Haïti, dans l’honneur et le respect
Ayiti La ! Un tremblement de cœur : voilà le nom donné à la commémoration qui s’est déroulée sur deux jours, samedi et dimanche, en l’honneur d’un pays qui tente de se remettre d’une catastrophe aux conséquences encore difficiles à comprendre.
Le point culminant de la commémoration a eu lieu dimanche soir, à la TOHU, à Montréal. Sur la scène en forme de cercle ont défilé chanteurs, musiciens, poètes, danseurs de la communauté haïtienne, qui ont chaque fois plongé le public dans un bassin d’émotions fortes.
L’événement s’est déroulé en présence de nombreux politiciens de tous partis et de tous ordres de gouvernement, y compris la ministre Nadine Girault, Dominique Anglade et Frantz Benjamin, qui partagent des origines haïtiennes.
Mme Girault, ministre des Relations internationales du Québec, a pris la parole pour annoncer le versement de 50 000 $ pour soutenir les activités jeunesse de la diaspora haïtienne, ainsi qu’un don de 12 000 $ à la Maison d’Haïti de sa part et de la part du ministre délégué à la Santé et aux Services sociaux, Lionel Carmant, aussi d’origine haïtienne.
« Même si la douleur persiste, a déclaré au public Mme Girault, il faut plus que jamais démontrer notre solidarité sans failles au peuple haïtien. »
La chorale d’enfants de la Maison d’Haïti a interprété La Dessalinienne, l’hymne national haïtien.

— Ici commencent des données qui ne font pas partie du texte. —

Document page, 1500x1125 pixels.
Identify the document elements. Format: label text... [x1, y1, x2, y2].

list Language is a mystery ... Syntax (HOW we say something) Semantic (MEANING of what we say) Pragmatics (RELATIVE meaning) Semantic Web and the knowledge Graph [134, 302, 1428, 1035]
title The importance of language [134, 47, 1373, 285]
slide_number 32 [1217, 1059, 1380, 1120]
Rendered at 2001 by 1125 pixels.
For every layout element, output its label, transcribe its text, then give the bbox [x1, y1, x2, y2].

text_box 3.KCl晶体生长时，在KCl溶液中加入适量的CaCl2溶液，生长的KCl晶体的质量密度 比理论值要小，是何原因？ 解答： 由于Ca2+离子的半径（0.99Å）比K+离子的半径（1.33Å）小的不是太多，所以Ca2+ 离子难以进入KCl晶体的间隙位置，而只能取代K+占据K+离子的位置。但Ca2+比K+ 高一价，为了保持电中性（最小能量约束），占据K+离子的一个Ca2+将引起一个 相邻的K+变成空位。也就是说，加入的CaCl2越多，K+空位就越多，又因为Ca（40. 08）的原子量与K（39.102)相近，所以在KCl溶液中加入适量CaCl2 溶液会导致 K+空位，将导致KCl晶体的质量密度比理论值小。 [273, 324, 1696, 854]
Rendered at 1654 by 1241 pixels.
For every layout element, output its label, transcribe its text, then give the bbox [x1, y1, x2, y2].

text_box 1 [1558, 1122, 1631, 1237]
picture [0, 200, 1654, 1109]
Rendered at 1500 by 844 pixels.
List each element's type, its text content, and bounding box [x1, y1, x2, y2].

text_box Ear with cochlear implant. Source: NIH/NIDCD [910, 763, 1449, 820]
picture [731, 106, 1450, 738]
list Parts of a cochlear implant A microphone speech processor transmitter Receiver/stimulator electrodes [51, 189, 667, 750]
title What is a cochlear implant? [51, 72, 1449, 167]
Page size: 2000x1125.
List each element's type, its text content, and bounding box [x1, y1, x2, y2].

Marjorie Villefranche, directrice de la Maison d’Haïti, a guidé le public à travers la soirée haute en émotions.
Le clou de la commémoration a eu lieu à 16 h 53. Quelques minutes auparavant, les figures politiques ont été appelées sur scène et se sont placées en demi-lune, et la salle a été plongée dans le silence. La « minute de vacarme » venue, des images du tremblement de terre sont apparues derrière la scène, des images fortes, accompagnées par le battement cacophonique de tambours.
Martine Fidèle est une poétesse arrivée ici en 2016. En 2010, alors qu’elle était dans son pays natal, elle a vu l’horreur. Dimanche, le public a pu assister à la métamorphose de cette horreur en poème d’une rare force, prononcé avec passion, qui lui a valu une longue ovation debout.
« La première image que je retiens de l’événement, c’est le jeune homme qui est sorti de son école avec le crâne ouvert et ses yeux qui lui tombaient de la tête », a-t-elle raconté à La Presse.
De ces images qui la hantent depuis des années, Martine Fidèle n’a jamais su quoi en faire, avant la semaine dernière. C’est la première fois, dit-elle, qu’elle a accepté de prendre la plume pour se pencher sur cet épisode.
« C’était lourd, a-t-elle dit à propos du processus d’écrire. Pas du tout facile. Je ne considère pas ça comme un texte. C’est une part d’intimité qui n’a jamais été dévoilée. »
La Presse lui a demandé à quel moment elle a laissé Haïti, et Mme Fidèle de répondre qu’on « ne peut pas laisser Haïti. C’est notre terre noire, c’est collé à notre peau. »
« Je n’ai jamais voulu écrire sur le séisme, parce que raconter ce drame, cette tragédie, c’est carrément le revivre. Il y a toujours ces failles qui nous habitent, mais moi, je considère que ces failles sont là pour accueillir la lumière. »
La jeune artiste, figure appréciée de la communauté haïtienne, espère que les gens de son pays saisiront l’occasion de la commémoration pour se rassembler.
« Pour une fois, essayons de trouver une manière collective de faire face à cette catastrophe. Essayons de trouver cette voix collective. Essayons de se solidariser, de marcher ensemble, de se prendre dans la main. Dix ans plus tard, l’important pour moi est de bâtir une conscience collective, parce que c’est ça qu’il faut en Haïti. »
Un autre homme a surpris par la lecture d’un texte poignant : Frantz Benjamin, député du Parti libéral provincial, auparavant conseiller municipal. Qui plus est, M. Benjamin a lu un extrait d’un de ses propres recueils de poésie, 24 heures dans la vie d’une nuit, dont la moitié est dédiée à la mémoire du tremblement de terre.
Le député d’origine haïtienne a été élu pour la première fois à la fin de 2009, trois mois avant le séisme. Le 12 janvier 2010, M. Benjamin reçoit un appel faisant état d’une situation « très grave » en Haïti. « Rapidement, mon bureau est devenu le quartier général. Et c’est de mon bureau que nous allions rédiger la première convocation de presse, qui se tiendra le lendemain matin. »
L’appel à l’aide lancé à l’époque a connu une réponse « forte » du Canada et du Québec, dit-il. Depuis ce jour, Frantz Benjamin s’est aperçu de la portée que pouvait avoir sa plume.